List of tasks
1/ Transcribe the essay on art and morality between "It is forgotten, finally, that" and "in analogous conduct.", inclusive.
2/ In the essay on art and morality, why can a work of art become a substitute for passion and adventure rather than an incentive to them? Answer in one to three sentences.
3/ Continue the essay on art and morality from the point where it ends.

Source extract below:

In the second place, a work of art is an appeal to mind as well as to sympathetic feeling. It is no mere stirring of emotion and passion, but a means to insight into them. The attitude of reflection which it engenders is unfavorable to impetuous action. Providing no immediate stimulus to action, it allows time for a better second thought to intervene. Even when it offers suggestions for unwonted acts, it furnishes the spirit and the knowledge requisite for determining whether they will fit into the scheme of life of the spectator. It is characteristic of the puritanic critics of art, in their eagerness to find motives for condemnation, to overlook this element of reflection.

It is forgotten, finally, that by providing an imaginative experience of passion and adventure, art often becomes rather a substitute for than an incentive to them. The perfection of form, the deep repose and circle-like completeness of the work of art, tend to prevent one from seeking a corresponding real experience, which would have none of these qualities, but perhaps only misery and wear and tear instead. Thus the work of art may propagate itself in a search for new aesthetic experiences rather than in analogous conduct.

To the artist who is living the evil life which he expresses, there can be even less danger in expression, than to the spectator. For the expression is not the cause of his life, but only its efflorescence. The roots of evil lie deep below in the subsoil of instinct. Without expression, life would be much the same, only secret instead of articulate. The puritan shows a shocking naivete in thinking that he can reform life by destroying its utterance. Moreover, to express life implies a certain mastery over it, a power of detachment and reflection, which are fundamentally ethical and may lead to a new way of living.

Every form of life has an inalienable right to expression. In order to be judged fairly, it must be allowed to plead for itself, and art is its best spokesman. And that we should know life sympathetically is of practical importance; for otherwise we shall not know how to change it or indeed that it ought to be changed at all. Only by knowing other ways of life can we be certain of the relative worth of our own way; knowledge alone gives certitude. Without knowledge we run the risk of becoming ruthless destroyers of things which an intelligent sympathy might well preserve and find a place for in the world.

To all these considerations the puritan will doubtless oppose a truth impossible to deny. Experience, he will say, is one, not many; imagination and action are not separated by an impassable wall; things merely imagined or dreamed, even when they do not directly issue in action, may nevertheless influence conduct through a slow and subtle transforming effect upon the sentiments and valuations which make up its background. Character can be maintained only by a vigilant and steady control over impulses which are always threatening rebellion; purity of mind only through the rigid exclusion of the sensual, luxurious, and ignoble; imaginative sympathy with evil, even when sublimated in art, must necessarily undermine the one and becloud the other. “If thine eye offend thee, cut it out and cast it from thee.”

End of Source extract.
Data segment below:

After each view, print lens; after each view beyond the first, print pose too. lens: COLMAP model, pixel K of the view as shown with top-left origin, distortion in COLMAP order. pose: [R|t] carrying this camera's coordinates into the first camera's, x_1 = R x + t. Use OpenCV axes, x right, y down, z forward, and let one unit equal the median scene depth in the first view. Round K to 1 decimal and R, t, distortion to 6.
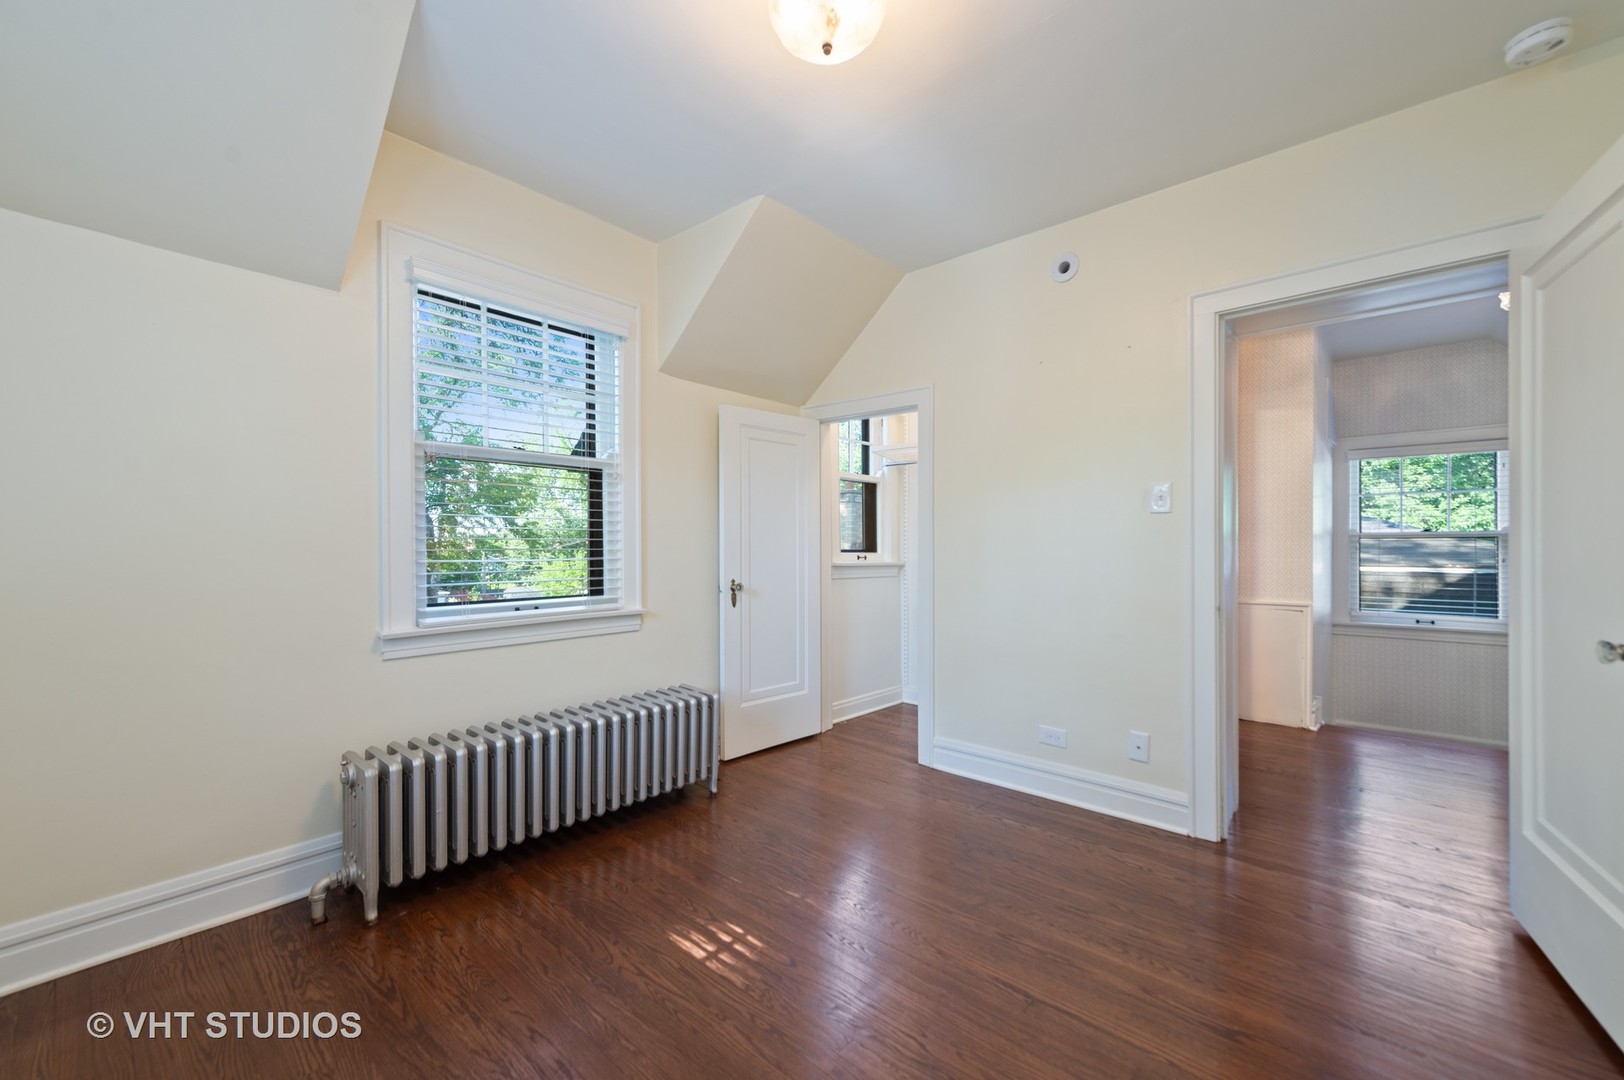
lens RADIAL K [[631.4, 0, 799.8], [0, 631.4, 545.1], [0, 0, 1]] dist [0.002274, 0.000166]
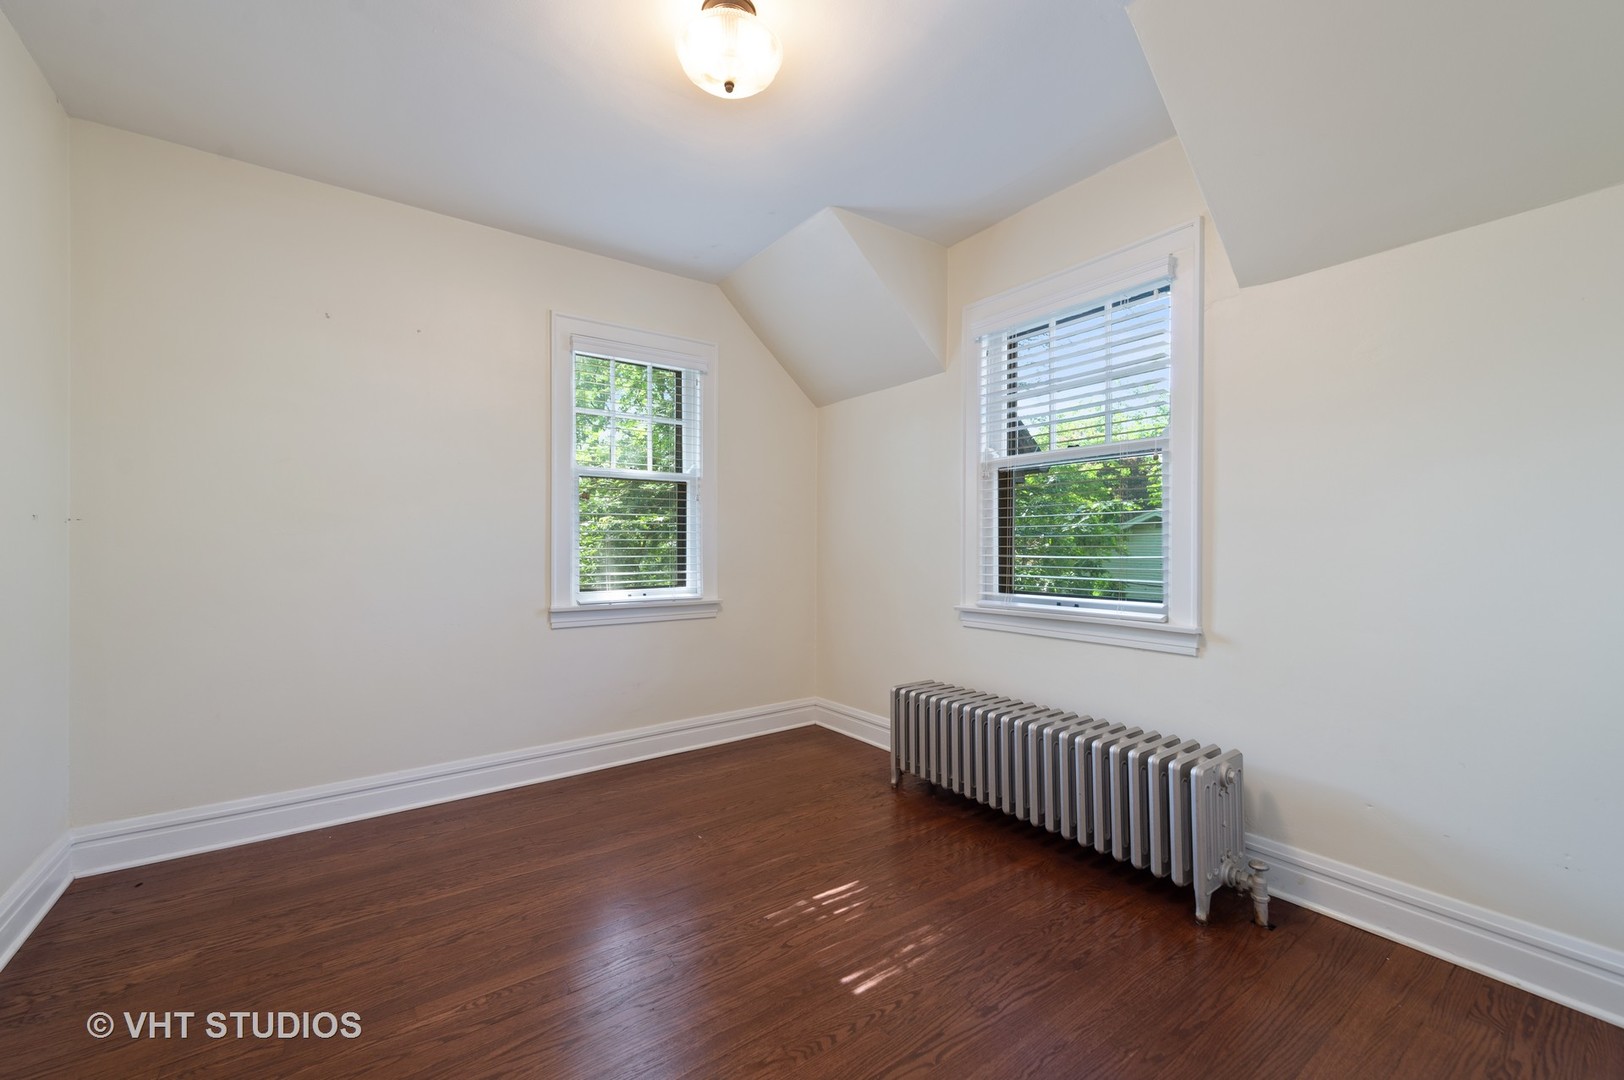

End of Data segment.

Outputs by task
1/
It is forgotten, finally, that by providing an imaginative experience of passion and adventure, art often becomes rather a substitute for than an incentive to them. The perfection of form, the deep repose and circle-like completeness of the work of art, tend to prevent one from seeking a corresponding real experience, which would have none of these qualities, but perhaps only misery and wear and tear instead. Thus the work of art may propagate itself in a search for new aesthetic experiences rather than in analogous conduct.

2/ Art gives an imaginative experience of passion and adventure, and its perfection of form, deep repose and circle-like completeness discourage a person from seeking the corresponding real experience. That real experience would have none of those qualities and might bring only misery and wear and tear. So the work of art tends to lead to a search for new aesthetic experiences rather than to similar conduct.

3/
The truth which the puritan announces does not, I think, warrant the inference which he draws from it or alter the situation as I have described it. For morality, to be genuine, must be a choice; the good must know its alternative or it is not good. Only those who already have a penchant for sin will be corrupted by imaginative sympathy with passion; a character that cannot resist such an influence is already undermined. Life itself is the great temptation; how can one who cannot look with equanimity upon statues and pictures fail to be seduced by live men and women? If men can resist the suggestions that emanate from life they can surely withstand those that come from art. And mere purity of mind is not equal in value to that insight into the whole of life which a freely creative art provides. We wish to penetrate sympathetically all of our existence; nothing human shall remain foreign to us; we would enter into it all; there is no region of the grotesque, the infernal, or the sinful from which we would be shut out. In comparison with the sublimity of this demand for the complete appreciation of life, the warnings of a rigorous moralism seem timorous, and the sanctuary of purity in which it would have us take refuge, a prison.

Whatever conflict there may be between the spirit of art and conformist morality, there is none with a genuine and rational ethics. For the latter would formulate ways of living suited to the diversity of individuals and sympathetic with their every impulse and fancy. It would impose external constraint only where necessary for the existence and perpetuation of social life, leaving to personal tact, good will, and temperance the finer adjustments of strain. But apart from aesthetic culture, there can be no rational morality, for that alone engenders the imaginative sympathy with individual diversity upon which the latter rests. Without imaginative sympathy morality will always be coarse, ruthless, and expressive of the needs and sentiments of some special type which sets out to reform or govern the world. Under such a regimen, which is actual in every community devoid of imagination, virtue must always remain suspect and vice tolerable; the one a hypocrisy, the other a secret and venial indulgence, and nature will take its revenge upon the law in violent or perverse compensations. Hence, instead of being a hindrance, art ought to be a help to a rational morality: its realism should foster sincerity, its imagination, sympathy and justice. The moralist inspired by art would seek to impose upon men only that kind of form and order which is characteristic of art–one which respects the peculiarities of the material with which it works, and issues in a system in which all elements freely participate. [Footnote: Compare Schiller, On the Aesthetic Education of Man, Fourth Letter: “The civilized man makes nature his friend, and honors her freedom, while he merely fetters her caprice."]

The philistine’s objection to art is that it is useless. And if we only knew what was really useful, this would be a damning indictment. But, not being much given to abstract reflection, the philistine is usually at a loss to inform us. However, by talking with him, we can eventually divine what he thinks the useful to be. Useful is what contributes to the procurement of those things which he and his congeners value–material wealth, power, and sensual enjoyment. Art is useless because it will not prepare a banquet, build a bridge, or help to run a business corporation. The artist is a contemptible fellow because he cares more for his art than for the things of the world; for whatever the worldling values he thinks every one else should value.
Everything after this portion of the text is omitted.